Selected text -
This paper contributes to the literature and policy debates as follows: (1) Differing from the traditional gravity model, the radiation model and the accessibility index are integrated to examine the asymmetric process of economic linkages by considering the economic radiation capacity of the source and destination cities. (2) The nodal centrality of economic networks, including in-degree and out-degree centrality and the community structure, are important components when comprehensively examining the influence of HSR on spatial structure, which give significant insights into the spatial optimization of transport development. (3) Spatial econometric models are useful to detect the presence of spatial dependence in economic networks and can better examine the mechanisms of nodal centrality. (4) Some policy changes are proposed to revive northeastern China and promote integrated economic development.

The remaining sections are structured as follows: Section 2 describes the study area, data description and work flow as well as methodology; Section 3 analyzes the evolving pattern of economic linkages before and after HSR, examines the influence of HSR on nodal centrality and community structure, and then investigates the underlying mechanisms; Section 4 and Section 5 discuss the main findings and put forward some policy implications for integrated transport and land use planning.

2. Materials and Methods

2.1. The Study Area

The northeastern provinces as seen in Figure 1 in China are adjacent to Russia, North Korea, and Japan in northeast Asia. In 2017 the northeastern region had a population of 108.75 million and a GDP (gross domestic product) of RMB 5426 billion, respectively accounting for 7.82% and 6.40% of the Chinese totals. However, the northeastern region, known as the rust belt, is facing the issues of population loss and economic recession although it has well developed its transport infrastructure system, especially the CR network, since the 1900s. Electrification of the railroad started in 1994 and a total of RMB 15 billion was invested to improve the operating speed and reduce air pollution in the railway system. The Harbin–Dalian railway was the first electric high-speed railway with a length of 921 km, connecting 25 major cities in three northeastern provinces by the end of 2012. The rapid expansion of HSR networks in the northeastern region has promoted regional cooperation between China and northeast Asian countries, stimulating the regional economy and speeding up the reforms of state-led enterprises.

At the end of 2017, railway operation mileage in northeastern China reached 24,164 km with 2373 km of HSR. Railway passenger traffic numbers reached 346 million persons in Heilongjiang, 329 million persons in Jilin, and 725 million persons in Liaoning. The northeastern region includes 36 prefecture-level cities and 185 small cities while the CR services covered 121 cities in 2007 and 129 cities in 2016 with 44 cities owning HSR services. How these upgraded and newly-built HSR networks helped to transform accessibility and shape the space economy require further attention to realize the strategy of “Revive the Northeast”.

Extracted records
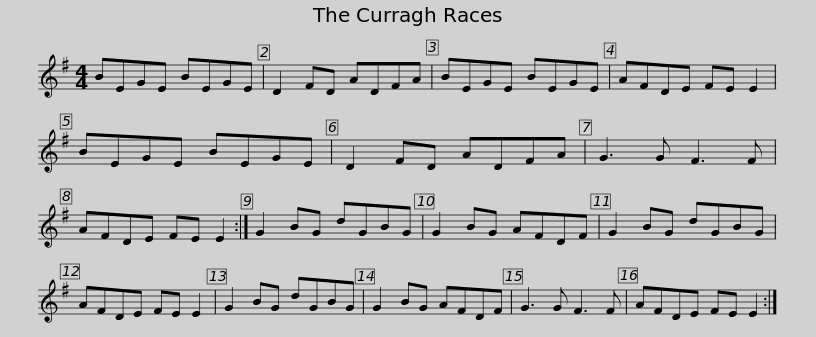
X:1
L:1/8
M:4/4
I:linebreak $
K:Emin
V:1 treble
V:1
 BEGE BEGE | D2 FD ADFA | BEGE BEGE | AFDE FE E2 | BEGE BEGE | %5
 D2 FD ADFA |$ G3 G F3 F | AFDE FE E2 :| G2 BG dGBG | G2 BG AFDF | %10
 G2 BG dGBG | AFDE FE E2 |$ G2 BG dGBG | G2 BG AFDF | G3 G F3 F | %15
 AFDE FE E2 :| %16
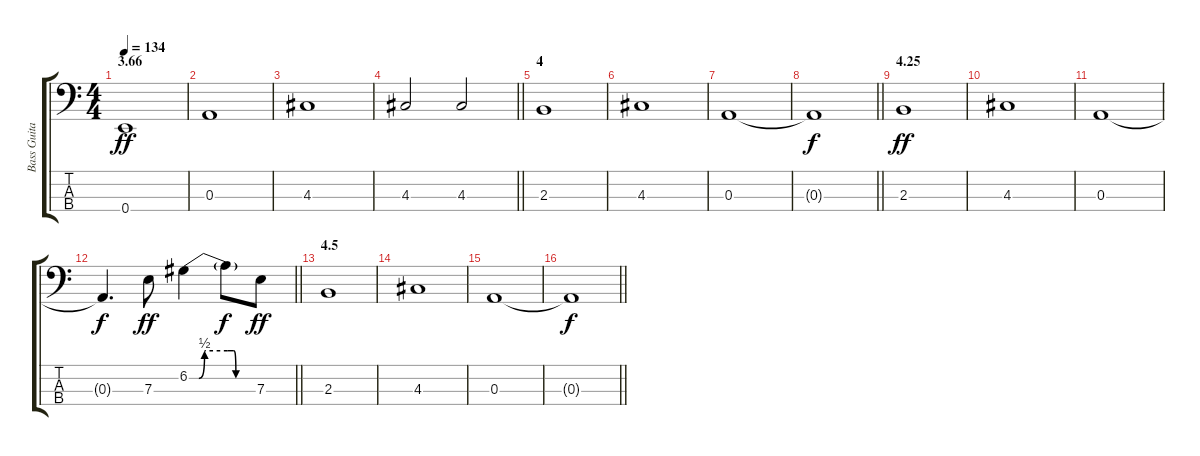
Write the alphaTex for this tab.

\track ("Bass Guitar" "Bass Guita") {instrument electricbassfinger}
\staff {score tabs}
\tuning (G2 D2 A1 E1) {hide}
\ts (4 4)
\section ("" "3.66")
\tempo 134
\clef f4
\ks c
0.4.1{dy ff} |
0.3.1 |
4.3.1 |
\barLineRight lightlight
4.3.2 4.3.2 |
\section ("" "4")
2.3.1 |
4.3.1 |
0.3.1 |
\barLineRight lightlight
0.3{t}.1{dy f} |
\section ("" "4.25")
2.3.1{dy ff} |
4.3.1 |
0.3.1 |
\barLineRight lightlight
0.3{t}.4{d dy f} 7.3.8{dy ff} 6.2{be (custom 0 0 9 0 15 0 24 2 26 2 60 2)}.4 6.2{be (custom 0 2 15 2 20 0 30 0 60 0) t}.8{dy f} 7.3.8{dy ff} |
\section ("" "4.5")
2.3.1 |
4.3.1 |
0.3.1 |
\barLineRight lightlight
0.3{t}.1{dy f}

* * *

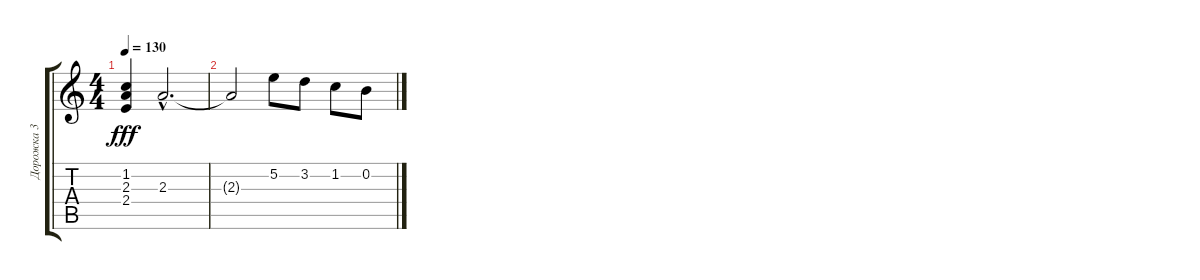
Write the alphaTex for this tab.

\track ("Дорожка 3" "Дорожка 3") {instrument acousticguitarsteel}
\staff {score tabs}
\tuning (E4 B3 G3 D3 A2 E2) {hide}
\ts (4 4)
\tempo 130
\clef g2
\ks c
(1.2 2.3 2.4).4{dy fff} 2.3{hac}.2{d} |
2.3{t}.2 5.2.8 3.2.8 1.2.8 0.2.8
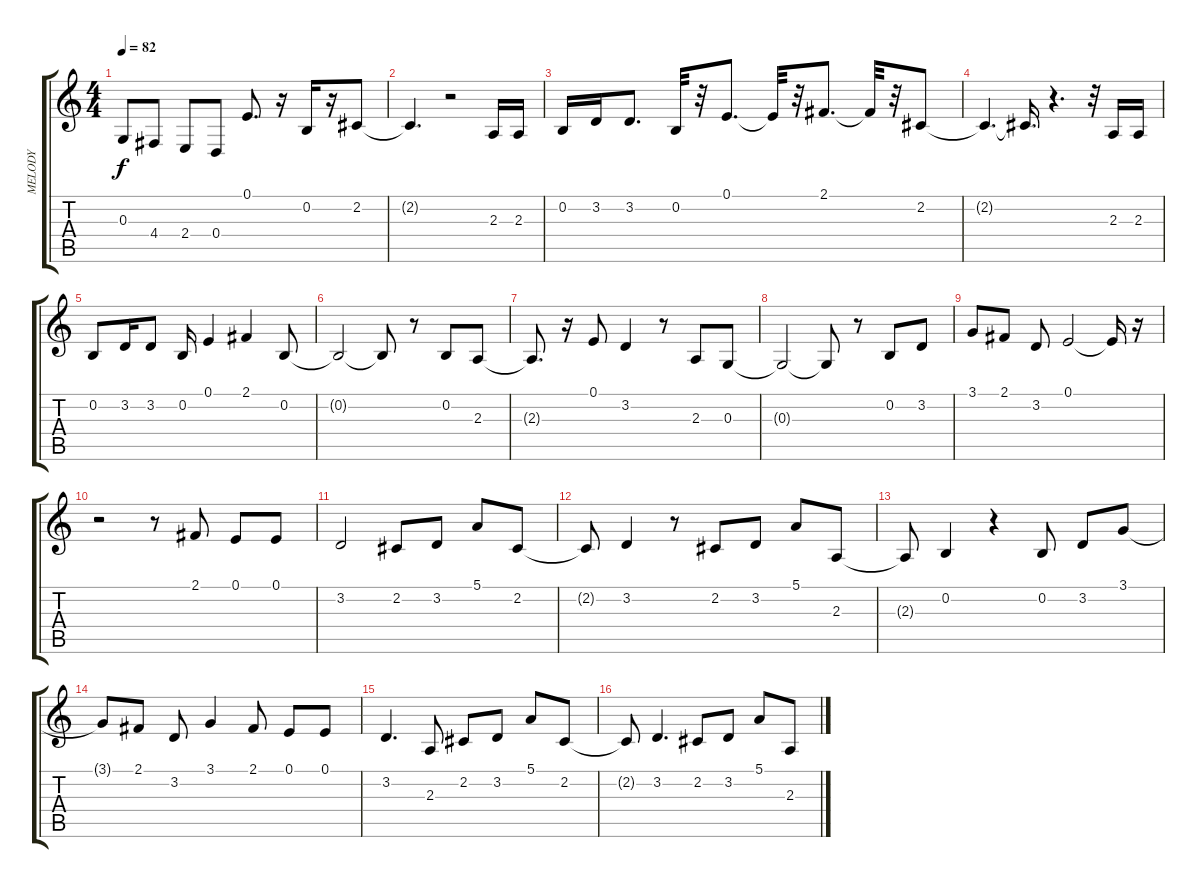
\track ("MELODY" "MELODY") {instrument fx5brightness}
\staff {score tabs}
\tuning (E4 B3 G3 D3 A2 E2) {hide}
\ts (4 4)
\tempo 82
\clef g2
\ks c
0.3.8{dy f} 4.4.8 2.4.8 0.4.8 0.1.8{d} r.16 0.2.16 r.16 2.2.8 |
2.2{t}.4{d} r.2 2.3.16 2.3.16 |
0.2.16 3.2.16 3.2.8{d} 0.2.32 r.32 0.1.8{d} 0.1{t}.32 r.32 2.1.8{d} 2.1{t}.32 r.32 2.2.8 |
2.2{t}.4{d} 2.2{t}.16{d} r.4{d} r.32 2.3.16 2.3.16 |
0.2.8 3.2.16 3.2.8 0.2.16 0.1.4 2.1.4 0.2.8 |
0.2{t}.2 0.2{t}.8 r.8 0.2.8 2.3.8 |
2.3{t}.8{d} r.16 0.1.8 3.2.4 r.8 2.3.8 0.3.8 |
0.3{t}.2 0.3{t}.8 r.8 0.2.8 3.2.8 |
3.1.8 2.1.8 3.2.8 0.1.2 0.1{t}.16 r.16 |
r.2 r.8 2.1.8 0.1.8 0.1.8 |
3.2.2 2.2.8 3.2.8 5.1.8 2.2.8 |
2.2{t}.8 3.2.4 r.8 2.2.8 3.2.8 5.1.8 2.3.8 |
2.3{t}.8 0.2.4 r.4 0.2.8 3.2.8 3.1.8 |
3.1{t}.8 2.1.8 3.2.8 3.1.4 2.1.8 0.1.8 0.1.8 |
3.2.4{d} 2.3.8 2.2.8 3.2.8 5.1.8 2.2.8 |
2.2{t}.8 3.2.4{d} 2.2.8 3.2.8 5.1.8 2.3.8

Work instructions - Print the part of the high-speed rail passage between "The remaining sections" and "land use planning.", inclusive, word for word.

Completed exercise -
The remaining sections are structured as follows: Section 2 describes the study area, data description and work flow as well as methodology; Section 3 analyzes the evolving pattern of economic linkages before and after HSR, examines the influence of HSR on nodal centrality and community structure, and then investigates the underlying mechanisms; Section 4 and Section 5 discuss the main findings and put forward some policy implications for integrated transport and land use planning.